Руки замерли в воздухе. Бяо недовольно покосился на непутевого ученика, но свои упражнения не прервал.

— Извини, друг! — Дурной сел на пол и принялся споро обуваться. — Я потом додышу!

И выскочил из горницы. К Никифору! Он умный, он всё поймет! И донесет до Ивашки так, как непутевому бывшему атаману никогда не удастся!

Черниговский жил в отдельной избе, подчеркивавшей его немалый статус. Хотя, избёнка была совсем небольшой — есаул жил там один. Вся семья его оставалась в Сибири. Дурной за десяток шагов до избы перешел на шаг, чтобы отдышаться, и постучал в дверь.

Тишина.

Он колотил с перерывами минут десять — без толку. Заподозрив неладное, беглец из будущего дернул дверь на себя и вошел внутрь. Уже в сенях нос резанул до боли знакомый аромат перегара и пота. На широкой лавке, укрытой медвежьей шкурой, развалился полусидя Никифор Черниговский — пьяный в хлам. Всклокоченный, весь оплывший, красномордый. Дурной поразился тому, насколько литвин уже стар — раньше это не бросалось в глаза.

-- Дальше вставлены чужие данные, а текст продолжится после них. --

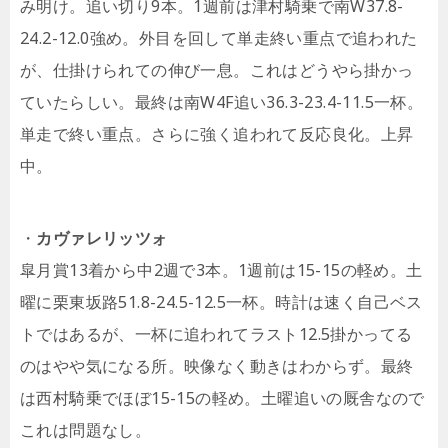
み明け。追い切り9本。1週前は津村騎乗で南W37.8-
24.2-12.0強め。外目を回して単走終い重点で追われた
が、仕掛けられての伸び一息。これはどうやら掛かっ
ていたらしい。最終は南W4F追い36.3-23.4-11.5一杯。
単走で終い重点。さらに強く追われて反応良化。上昇
中。
・
カヴァレリッツォ
皐月賞13着から中2週で3本。1週前は15-15の軽め。土
曜に栗東坂路51.8-24.5-12.5一杯。時計は速く自己ベス
トではあるが、一杯に追われてラスト12.5掛かってる
のはやや気になる所。映像なく動きはわからず。最終
は西村騎乗でほぼ15-15の軽め。土曜追いの厩舎なので
これは問題なし。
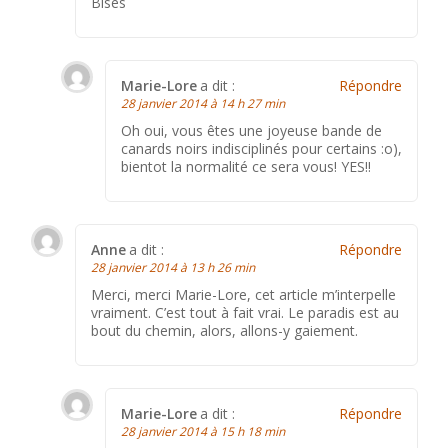
Bises
Marie-Lore
a dit :
Répondre
28 janvier 2014 à 14 h 27 min
Oh oui, vous êtes une joyeuse bande de
canards noirs indisciplinés pour certains :o),
bientot la normalité ce sera vous! YES!!
Anne
a dit :
Répondre
28 janvier 2014 à 13 h 26 min
Merci, merci Marie-Lore, cet article m’interpelle
vraiment. C’est tout à fait vrai. Le paradis est au
bout du chemin, alors, allons-y gaiement.
Marie-Lore
a dit :
Répondre
28 janvier 2014 à 15 h 18 min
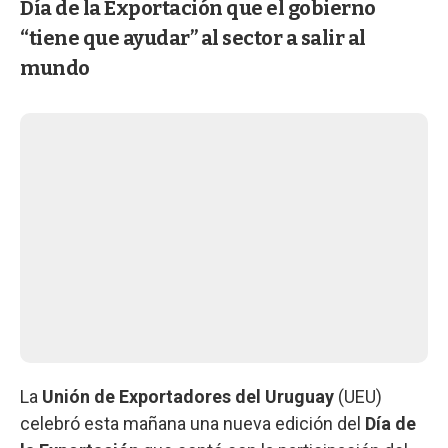
Día de la Exportación que el gobierno
“tiene que ayudar” al sector a salir al
mundo
La
Unión de Exportadores del Uruguay
(UEU)
celebró esta mañana una nueva edición del
Día de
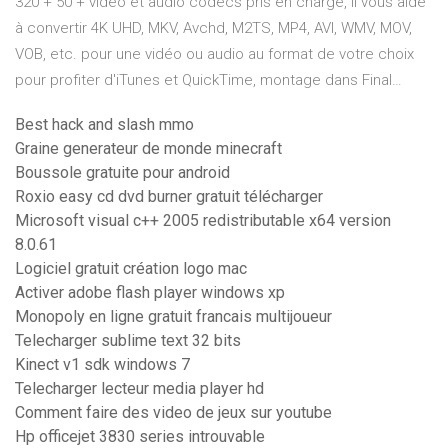
320 + 50 + vidéo et audio codecs pris en charge, il vous aide
à convertir 4K UHD, MKV, Avchd, M2TS, MP4, AVI, WMV, MOV,
VOB, etc. pour une vidéo ou audio au format de votre choix
pour profiter d'iTunes et QuickTime, montage dans Final…
Best hack and slash mmo
Graine generateur de monde minecraft
Boussole gratuite pour android
Roxio easy cd dvd burner gratuit télécharger
Microsoft visual c++ 2005 redistributable x64 version
8.0.61
Logiciel gratuit création logo mac
Activer adobe flash player windows xp
Monopoly en ligne gratuit francais multijoueur
Telecharger sublime text 32 bits
Kinect v1 sdk windows 7
Telecharger lecteur media player hd
Comment faire des video de jeux sur youtube
Hp officejet 3830 series introuvable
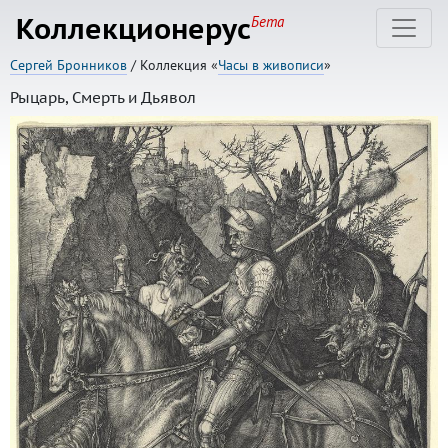
Коллекционерус
Бета
Сергей Бронников
/ Коллекция «
Часы в живописи
»
Рыцарь, Смерть и Дьявол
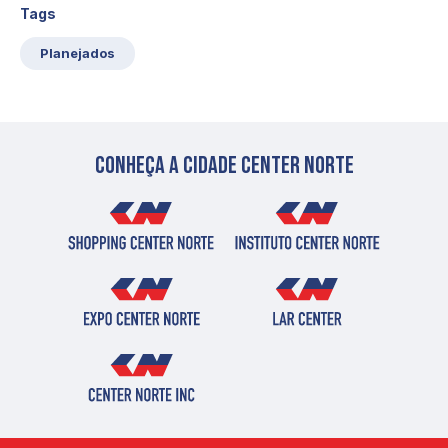
Tags
Planejados
Conheça a cidade center norte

Страшное ощущение неловкости наполнило бывшего атамана: словно, нечаянно подсмотрел что-то личное и стыдное. Захотелось даже уйти, но Никифор услышал шум, разлепил опухшие, красные глаза.

— Федюшка? — сиплым голосом спросил он.

Лицо растеклось в расползшейся пьяной улыбке истинного счастья. А из глаз сплошной жижей потекли слезы.

— Феденька!

— Это я. Сашко, — смущенно остановил его Дурной, вспомнив, что Федором звали старшего сына Черниговского.

Есаул неряшливо утер лицо рукавом, прищурился и узнал своего нового приятеля.

— А! И верно Сашко, — натужно улыбнулся он и чуток выровнялся на лавке. — Заходь-ко, друже! Седай! Чтой-то ты невесел, Сашко. Нешто по лЮбой своей кручинишься, по Челганке?

Дурной дернулся и замер. От пьяной прямоты Никифора и… и от стыда. Конечно, тоска из сердца никуда не уходила, но сейчас-то! Сейчас он будто и забыл о своей… «лЮбой». Такое сочное слово. Намного сильнее, чем «любимая» из его XX века. А он задвинул свою лЮбую куда подальше, озаботился делами темноводскими… Весьма гнилыми и паскудными.

— А я вот тоже, дружочек мой, — Черниговский виновато обвел руками пьяный разгром в светёлке. — Тоже закручинился. Оносьица, жонка моя пред Богом, да все сынки мои — оне ж в тюрьмах сидят. Как порешили мы паскуду-Обухова, как в бега вдарились, так ихв чепи и заковаша. Не приняла краля моя, Оносьюшка, душегубства моёва, не простила — и за мной не пошла. От того и претерпевають они ноне… А я тут…

Снова опухшее лицо есаула заблестело от слез.